[PROVIDED ENTRIES Boundary: Start]

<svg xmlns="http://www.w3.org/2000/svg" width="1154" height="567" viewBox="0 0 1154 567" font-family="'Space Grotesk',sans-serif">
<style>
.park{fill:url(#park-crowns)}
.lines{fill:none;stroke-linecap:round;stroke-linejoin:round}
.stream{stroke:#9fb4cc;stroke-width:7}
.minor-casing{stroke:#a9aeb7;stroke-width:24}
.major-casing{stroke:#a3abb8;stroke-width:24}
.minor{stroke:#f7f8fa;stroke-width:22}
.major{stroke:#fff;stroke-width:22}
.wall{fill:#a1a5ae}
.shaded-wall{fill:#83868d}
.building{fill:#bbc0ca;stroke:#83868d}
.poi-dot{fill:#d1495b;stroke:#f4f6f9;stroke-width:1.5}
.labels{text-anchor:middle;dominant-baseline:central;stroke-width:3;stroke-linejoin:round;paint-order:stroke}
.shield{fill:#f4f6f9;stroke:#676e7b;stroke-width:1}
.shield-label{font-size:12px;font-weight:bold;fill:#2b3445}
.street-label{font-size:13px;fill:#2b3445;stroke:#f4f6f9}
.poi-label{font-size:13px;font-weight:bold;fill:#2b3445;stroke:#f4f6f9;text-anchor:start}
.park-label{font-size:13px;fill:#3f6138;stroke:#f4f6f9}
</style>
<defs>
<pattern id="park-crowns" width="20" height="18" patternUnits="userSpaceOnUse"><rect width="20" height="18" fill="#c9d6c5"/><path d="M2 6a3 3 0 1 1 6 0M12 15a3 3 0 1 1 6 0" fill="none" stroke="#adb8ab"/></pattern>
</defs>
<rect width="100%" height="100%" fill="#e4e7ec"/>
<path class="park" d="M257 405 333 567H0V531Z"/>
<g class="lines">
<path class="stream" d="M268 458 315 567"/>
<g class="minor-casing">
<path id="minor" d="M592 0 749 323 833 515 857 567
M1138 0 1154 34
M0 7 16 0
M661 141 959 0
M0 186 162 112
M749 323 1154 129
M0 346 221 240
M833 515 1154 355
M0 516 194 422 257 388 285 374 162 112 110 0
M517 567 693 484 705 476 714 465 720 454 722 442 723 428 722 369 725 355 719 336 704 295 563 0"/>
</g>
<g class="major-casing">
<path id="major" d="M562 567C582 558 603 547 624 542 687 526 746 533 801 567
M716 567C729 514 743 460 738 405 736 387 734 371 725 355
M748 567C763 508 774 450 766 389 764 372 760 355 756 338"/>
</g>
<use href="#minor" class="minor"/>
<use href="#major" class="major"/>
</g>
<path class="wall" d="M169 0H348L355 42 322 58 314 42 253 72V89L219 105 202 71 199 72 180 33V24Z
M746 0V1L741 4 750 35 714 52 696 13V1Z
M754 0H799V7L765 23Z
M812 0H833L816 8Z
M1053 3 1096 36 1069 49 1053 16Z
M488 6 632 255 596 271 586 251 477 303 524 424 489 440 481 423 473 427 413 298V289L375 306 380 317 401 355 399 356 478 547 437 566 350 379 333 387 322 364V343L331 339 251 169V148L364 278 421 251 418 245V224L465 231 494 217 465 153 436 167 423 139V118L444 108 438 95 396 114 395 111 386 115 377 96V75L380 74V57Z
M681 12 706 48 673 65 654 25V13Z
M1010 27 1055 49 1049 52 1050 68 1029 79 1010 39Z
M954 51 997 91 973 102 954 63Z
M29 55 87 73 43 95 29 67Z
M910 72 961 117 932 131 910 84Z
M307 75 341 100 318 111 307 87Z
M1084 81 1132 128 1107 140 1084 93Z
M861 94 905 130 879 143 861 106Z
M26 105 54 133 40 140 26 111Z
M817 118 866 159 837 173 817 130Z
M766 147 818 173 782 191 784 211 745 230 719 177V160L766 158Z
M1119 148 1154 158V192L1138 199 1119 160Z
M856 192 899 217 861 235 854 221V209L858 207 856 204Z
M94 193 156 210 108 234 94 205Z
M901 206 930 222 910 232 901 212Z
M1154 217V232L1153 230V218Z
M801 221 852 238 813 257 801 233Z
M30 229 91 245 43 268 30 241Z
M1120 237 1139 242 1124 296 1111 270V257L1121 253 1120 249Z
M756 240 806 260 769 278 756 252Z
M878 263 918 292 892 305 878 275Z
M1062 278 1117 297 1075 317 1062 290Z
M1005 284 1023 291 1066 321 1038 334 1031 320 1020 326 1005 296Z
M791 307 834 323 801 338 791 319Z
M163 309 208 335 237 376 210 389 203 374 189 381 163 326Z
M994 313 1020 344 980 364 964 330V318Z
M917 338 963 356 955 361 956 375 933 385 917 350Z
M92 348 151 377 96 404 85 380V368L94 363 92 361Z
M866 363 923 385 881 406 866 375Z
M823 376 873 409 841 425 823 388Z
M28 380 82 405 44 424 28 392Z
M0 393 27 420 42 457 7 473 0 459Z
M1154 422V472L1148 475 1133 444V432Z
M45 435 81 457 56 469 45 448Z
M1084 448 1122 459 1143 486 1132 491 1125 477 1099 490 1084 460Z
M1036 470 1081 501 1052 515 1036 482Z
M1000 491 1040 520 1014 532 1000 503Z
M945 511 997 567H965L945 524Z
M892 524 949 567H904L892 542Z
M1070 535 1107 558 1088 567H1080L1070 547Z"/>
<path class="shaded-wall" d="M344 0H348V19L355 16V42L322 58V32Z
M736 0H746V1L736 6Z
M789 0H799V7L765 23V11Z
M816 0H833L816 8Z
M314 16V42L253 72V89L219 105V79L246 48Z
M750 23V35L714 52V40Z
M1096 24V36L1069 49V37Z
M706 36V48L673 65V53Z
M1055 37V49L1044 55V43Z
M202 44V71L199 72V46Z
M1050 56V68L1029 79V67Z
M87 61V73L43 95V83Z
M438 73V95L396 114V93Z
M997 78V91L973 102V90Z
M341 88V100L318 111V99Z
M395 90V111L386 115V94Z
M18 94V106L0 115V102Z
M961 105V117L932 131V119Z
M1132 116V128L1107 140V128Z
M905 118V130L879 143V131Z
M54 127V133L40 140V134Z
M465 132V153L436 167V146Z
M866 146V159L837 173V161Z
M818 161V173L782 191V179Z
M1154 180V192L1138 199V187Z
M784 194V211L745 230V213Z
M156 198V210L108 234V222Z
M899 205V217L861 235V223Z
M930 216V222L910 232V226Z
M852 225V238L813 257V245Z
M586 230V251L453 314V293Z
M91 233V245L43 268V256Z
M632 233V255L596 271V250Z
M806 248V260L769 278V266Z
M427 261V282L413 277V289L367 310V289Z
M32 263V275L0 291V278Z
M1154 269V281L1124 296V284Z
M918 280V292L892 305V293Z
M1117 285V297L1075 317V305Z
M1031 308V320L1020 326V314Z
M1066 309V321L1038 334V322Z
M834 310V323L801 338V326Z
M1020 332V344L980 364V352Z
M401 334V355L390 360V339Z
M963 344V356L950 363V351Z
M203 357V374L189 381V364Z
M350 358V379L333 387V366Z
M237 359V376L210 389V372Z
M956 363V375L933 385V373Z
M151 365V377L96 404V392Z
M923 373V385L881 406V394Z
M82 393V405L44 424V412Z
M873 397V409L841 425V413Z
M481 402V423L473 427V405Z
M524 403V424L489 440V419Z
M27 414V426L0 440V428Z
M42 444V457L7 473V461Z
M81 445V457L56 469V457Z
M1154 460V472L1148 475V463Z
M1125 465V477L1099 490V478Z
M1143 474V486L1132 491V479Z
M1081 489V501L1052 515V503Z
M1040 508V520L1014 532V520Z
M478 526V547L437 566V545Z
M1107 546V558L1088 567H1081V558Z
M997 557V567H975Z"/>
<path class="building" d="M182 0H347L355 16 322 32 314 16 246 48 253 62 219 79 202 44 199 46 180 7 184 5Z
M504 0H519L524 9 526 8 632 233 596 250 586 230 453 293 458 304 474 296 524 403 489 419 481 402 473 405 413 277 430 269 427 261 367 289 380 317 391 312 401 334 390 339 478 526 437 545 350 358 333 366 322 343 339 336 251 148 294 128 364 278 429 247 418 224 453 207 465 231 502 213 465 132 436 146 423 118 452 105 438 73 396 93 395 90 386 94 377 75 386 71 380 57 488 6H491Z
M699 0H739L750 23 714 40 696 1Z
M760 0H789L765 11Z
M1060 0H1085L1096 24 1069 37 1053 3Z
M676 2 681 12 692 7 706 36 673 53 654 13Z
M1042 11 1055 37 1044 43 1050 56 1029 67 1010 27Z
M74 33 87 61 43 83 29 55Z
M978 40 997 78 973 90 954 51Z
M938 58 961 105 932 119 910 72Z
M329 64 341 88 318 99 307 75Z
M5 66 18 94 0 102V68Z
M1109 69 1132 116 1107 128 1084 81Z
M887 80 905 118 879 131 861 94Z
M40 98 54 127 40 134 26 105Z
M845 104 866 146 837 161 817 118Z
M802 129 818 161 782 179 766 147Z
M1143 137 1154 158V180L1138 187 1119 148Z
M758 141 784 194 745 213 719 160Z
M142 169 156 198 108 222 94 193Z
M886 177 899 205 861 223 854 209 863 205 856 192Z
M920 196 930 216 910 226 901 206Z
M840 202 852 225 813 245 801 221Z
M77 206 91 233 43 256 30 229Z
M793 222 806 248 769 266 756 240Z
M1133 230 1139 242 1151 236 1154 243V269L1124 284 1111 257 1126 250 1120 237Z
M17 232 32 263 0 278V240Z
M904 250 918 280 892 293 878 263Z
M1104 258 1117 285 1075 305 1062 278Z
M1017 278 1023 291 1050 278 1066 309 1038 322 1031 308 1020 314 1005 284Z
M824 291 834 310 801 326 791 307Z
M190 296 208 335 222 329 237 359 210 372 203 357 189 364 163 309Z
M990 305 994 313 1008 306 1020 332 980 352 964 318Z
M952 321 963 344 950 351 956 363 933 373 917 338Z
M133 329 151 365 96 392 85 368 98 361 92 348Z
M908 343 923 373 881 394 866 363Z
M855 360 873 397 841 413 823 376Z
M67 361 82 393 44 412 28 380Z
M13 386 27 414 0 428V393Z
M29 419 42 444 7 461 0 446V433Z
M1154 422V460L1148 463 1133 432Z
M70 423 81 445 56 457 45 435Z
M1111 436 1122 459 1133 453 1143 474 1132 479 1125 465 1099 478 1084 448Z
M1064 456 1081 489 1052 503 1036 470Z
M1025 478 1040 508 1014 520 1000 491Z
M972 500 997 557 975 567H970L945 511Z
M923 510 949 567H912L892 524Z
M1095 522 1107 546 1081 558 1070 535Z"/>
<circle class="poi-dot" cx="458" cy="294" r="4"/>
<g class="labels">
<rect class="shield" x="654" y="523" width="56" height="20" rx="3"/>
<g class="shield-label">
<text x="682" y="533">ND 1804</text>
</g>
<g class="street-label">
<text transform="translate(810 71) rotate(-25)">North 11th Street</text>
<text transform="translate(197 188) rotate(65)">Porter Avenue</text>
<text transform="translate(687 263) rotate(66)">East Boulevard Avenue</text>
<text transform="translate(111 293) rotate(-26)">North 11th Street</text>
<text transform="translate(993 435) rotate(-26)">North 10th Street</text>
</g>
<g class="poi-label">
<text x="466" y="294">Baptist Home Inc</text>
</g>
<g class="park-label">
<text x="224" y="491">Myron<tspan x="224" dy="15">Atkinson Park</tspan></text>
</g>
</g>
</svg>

[PROVIDED ENTRIES Boundary: End]
[PROVIDED ENTRIES Boundary: Start]

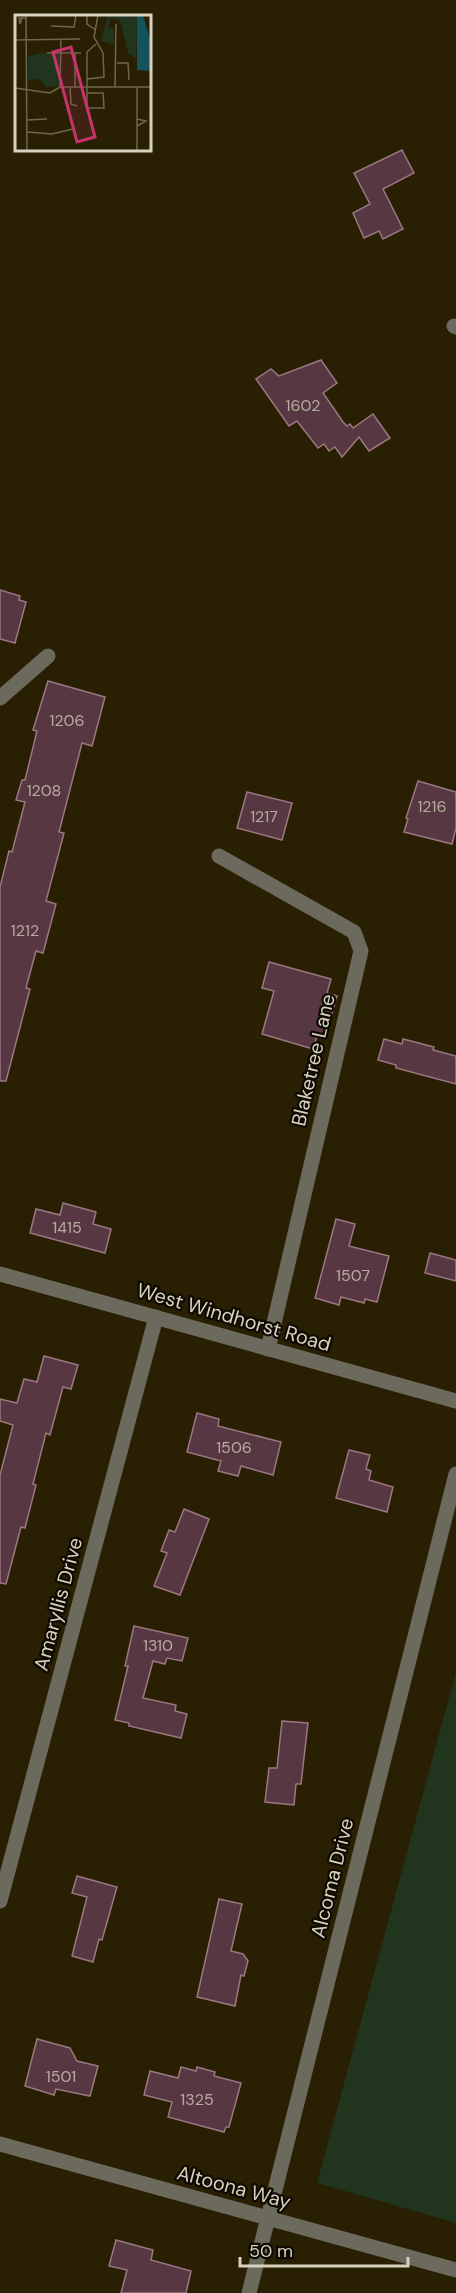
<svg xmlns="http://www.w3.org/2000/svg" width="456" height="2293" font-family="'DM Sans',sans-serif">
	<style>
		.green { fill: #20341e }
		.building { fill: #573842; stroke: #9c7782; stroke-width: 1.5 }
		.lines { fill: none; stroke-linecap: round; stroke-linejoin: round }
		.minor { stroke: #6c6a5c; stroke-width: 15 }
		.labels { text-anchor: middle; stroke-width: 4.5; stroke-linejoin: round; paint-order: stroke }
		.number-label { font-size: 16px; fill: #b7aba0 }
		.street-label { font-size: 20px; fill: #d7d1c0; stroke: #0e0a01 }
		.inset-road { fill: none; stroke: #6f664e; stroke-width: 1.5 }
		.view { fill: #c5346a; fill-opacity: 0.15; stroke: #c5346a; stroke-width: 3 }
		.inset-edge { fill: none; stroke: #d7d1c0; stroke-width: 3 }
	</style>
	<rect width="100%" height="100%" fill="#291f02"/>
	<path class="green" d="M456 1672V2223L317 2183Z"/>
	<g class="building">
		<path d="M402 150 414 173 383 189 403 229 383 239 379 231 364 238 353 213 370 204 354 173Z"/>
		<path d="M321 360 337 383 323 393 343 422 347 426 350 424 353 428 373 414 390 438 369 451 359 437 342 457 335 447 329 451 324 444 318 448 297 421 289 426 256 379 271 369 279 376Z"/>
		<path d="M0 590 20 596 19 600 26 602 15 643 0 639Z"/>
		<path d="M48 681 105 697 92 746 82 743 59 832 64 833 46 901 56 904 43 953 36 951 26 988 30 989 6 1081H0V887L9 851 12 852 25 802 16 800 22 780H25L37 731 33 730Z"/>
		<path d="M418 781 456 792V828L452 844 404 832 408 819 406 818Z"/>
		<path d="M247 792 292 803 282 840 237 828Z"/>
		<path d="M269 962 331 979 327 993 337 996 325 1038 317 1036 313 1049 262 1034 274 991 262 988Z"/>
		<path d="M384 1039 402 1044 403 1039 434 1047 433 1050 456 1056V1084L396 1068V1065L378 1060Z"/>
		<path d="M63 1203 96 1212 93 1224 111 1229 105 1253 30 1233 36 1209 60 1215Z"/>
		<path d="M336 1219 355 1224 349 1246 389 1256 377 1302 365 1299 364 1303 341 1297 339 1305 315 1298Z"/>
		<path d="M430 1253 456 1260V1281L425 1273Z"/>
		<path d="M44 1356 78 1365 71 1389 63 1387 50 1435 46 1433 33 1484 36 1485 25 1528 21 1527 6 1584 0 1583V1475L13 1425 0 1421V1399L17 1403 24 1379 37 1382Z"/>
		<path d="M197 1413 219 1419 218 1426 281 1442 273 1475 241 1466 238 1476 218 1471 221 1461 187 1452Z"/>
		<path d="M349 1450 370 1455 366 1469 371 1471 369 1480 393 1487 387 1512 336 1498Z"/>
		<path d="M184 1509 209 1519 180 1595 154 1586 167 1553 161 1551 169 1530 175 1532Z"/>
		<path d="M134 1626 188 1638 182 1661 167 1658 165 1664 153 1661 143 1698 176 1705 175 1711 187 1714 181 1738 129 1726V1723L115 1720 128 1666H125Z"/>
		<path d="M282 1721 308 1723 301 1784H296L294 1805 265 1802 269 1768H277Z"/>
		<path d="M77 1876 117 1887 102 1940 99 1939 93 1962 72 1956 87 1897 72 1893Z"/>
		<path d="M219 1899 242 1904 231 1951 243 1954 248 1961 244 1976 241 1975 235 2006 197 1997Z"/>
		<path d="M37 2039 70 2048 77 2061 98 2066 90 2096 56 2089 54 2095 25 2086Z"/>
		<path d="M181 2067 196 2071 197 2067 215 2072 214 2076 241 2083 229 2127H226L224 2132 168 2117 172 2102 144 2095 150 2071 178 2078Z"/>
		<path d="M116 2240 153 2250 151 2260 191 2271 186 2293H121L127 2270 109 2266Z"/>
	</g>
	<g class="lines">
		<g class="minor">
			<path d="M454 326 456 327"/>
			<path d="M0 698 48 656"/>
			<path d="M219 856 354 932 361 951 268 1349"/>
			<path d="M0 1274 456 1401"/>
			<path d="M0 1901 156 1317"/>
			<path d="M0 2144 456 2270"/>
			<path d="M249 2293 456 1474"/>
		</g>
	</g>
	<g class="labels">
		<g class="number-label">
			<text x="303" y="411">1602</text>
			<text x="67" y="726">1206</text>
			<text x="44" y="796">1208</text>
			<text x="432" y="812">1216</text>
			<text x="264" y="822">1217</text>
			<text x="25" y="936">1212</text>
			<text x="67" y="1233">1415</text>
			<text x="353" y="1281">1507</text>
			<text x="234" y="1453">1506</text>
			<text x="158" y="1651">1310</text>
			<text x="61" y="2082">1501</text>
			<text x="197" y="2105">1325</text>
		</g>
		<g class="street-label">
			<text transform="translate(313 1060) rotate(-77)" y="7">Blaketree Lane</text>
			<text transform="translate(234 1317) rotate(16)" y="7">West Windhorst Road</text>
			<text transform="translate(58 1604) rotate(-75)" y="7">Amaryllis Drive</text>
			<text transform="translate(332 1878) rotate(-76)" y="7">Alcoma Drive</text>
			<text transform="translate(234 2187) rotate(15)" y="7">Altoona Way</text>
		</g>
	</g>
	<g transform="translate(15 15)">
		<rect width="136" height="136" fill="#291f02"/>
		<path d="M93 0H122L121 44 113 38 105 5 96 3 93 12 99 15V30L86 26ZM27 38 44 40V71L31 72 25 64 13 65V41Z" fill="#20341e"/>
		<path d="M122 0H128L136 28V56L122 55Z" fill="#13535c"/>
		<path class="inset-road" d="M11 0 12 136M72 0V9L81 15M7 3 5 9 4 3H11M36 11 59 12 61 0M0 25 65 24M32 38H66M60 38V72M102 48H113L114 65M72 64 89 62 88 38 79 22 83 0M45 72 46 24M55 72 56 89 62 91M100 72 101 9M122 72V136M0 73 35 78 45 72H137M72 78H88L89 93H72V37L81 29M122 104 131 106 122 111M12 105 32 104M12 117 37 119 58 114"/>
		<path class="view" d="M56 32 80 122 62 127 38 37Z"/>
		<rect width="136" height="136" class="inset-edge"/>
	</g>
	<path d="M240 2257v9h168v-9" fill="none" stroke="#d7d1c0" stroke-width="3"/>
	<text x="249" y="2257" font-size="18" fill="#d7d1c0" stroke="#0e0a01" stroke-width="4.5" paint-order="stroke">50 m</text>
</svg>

[PROVIDED ENTRIES Boundary: End]

DESCRIPTION OF THE TASK:
Begin with the line that has "none; stroke-linecap: round;" in the listing above and end after the line that has "middle; stroke-width: 4.5;"; output those lines exactly.

YOUR RESPONSE:
		.lines { fill: none; stroke-linecap: round; stroke-linejoin: round }
		.minor { stroke: #6c6a5c; stroke-width: 15 }
		.labels { text-anchor: middle; stroke-width: 4.5; stroke-linejoin: round; paint-order: stroke }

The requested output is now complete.